As COVID-19 unfolds, those and other American airports are rushing to contain its spread by increasing the cleaning of airplanes and surfaces. Jeff Schlegelmilch, deputy director of the National Center for Disaster Preparedness at Columbia University, told Bloomberg that those kinds of interventions will help, but they’ll only be partially effective. People also need to wash their own hands and follow other recommendations for individual action, he told Bloomberg.

Airports are “crowded, confined areas with usually poor hygiene,” the researchers wrote. Using epidemiological modeling and simulations, they tested what would change if more people using the 2500 busiest airports worldwide simply washed their hands. They found that increased hand washing at all of those airports could slow down a pandemic by 24 to 69 percent—and that increased hand washing at just 10 specific airports could slow it down by up to 37 percent.

These important 10 are all international hubs, including three American airports— Los Angeles International Airport, San Francisco International Airport and JFK in New York. Seven more are scattered around the globe: Heathrow in London, Charles de Gaulle in France, Frankfurt Airport in Germany, Amsterdam’s Airport Schiphol, Sydney Airport in Australia, Dubai International Airport, Hong Kong International Airport, and the Beijing Capital International Airport in mainland China.

The researchers found that getting just 10 percent more people at those airports to wash their hands—bringing the total number of hand-washers up to a still-meager 30 percent—would decrease the impact of disease spread by 8 percent.

In either case, “the increase is marginal… but it’s quite difficult to achieve,” says Nicolaides. Getting people to change habits is extremely difficult, he says, and there’s not a lot of research out there that indicates what might get harried travelers to stop and wash their hands.

But some simple interventions might help. To start, airports could just make it easier to wash your hands by putting sinks in parts of the airport other than bathrooms, he says. Seeing a line of people cued up to hand wash as you roll your luggage from one gate to the next might be enough to increase hand washing. Putting up signs might also help, he says.
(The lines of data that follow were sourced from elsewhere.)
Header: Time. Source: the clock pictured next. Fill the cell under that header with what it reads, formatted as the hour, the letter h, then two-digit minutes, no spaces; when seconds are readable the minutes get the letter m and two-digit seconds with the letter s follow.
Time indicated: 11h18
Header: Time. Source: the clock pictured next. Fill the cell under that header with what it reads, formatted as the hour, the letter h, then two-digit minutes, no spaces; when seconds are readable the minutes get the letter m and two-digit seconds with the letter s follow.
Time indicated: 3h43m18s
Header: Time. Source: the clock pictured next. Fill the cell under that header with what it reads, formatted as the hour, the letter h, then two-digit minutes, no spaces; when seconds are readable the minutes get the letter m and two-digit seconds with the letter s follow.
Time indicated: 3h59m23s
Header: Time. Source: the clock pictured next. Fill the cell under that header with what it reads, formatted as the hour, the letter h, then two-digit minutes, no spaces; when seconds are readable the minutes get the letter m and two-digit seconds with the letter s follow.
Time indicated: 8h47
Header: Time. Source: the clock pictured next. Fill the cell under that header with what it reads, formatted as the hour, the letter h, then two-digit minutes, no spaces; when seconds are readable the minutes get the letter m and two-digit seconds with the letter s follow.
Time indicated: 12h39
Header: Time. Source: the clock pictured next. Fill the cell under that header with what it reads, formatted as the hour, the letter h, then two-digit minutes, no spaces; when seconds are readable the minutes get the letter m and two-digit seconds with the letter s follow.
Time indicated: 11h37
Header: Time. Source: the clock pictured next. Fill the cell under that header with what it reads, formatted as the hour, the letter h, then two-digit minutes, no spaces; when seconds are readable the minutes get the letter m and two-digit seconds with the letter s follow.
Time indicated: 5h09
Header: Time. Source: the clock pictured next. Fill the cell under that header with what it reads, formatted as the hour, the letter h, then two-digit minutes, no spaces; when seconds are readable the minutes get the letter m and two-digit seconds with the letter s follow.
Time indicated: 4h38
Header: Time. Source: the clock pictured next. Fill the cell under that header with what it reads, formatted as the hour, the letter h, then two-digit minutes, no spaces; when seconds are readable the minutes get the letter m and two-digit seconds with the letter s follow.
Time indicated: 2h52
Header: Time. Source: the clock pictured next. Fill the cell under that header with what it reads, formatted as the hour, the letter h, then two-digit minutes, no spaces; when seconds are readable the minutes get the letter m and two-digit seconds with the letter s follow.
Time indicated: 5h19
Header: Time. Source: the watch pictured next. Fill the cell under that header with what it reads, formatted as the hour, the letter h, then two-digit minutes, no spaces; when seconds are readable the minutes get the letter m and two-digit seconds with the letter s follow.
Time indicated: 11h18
At this point, it’s not even really clear when you should be washing your hands in airports (other than before you eat and after you use the bathroom, which you should always do in any setting.) Air travel is a disorienting mishmash of bureaucratic processes, physical discomfort, and logistical complexities, and airports don’t generally contain a lot of cues to encourage you to wash your hands. If that isn’t enough, recent research identified those grubby security check trays everyone has to use as the highest-risk place to touch. So maybe start by washing your hands after you get through security.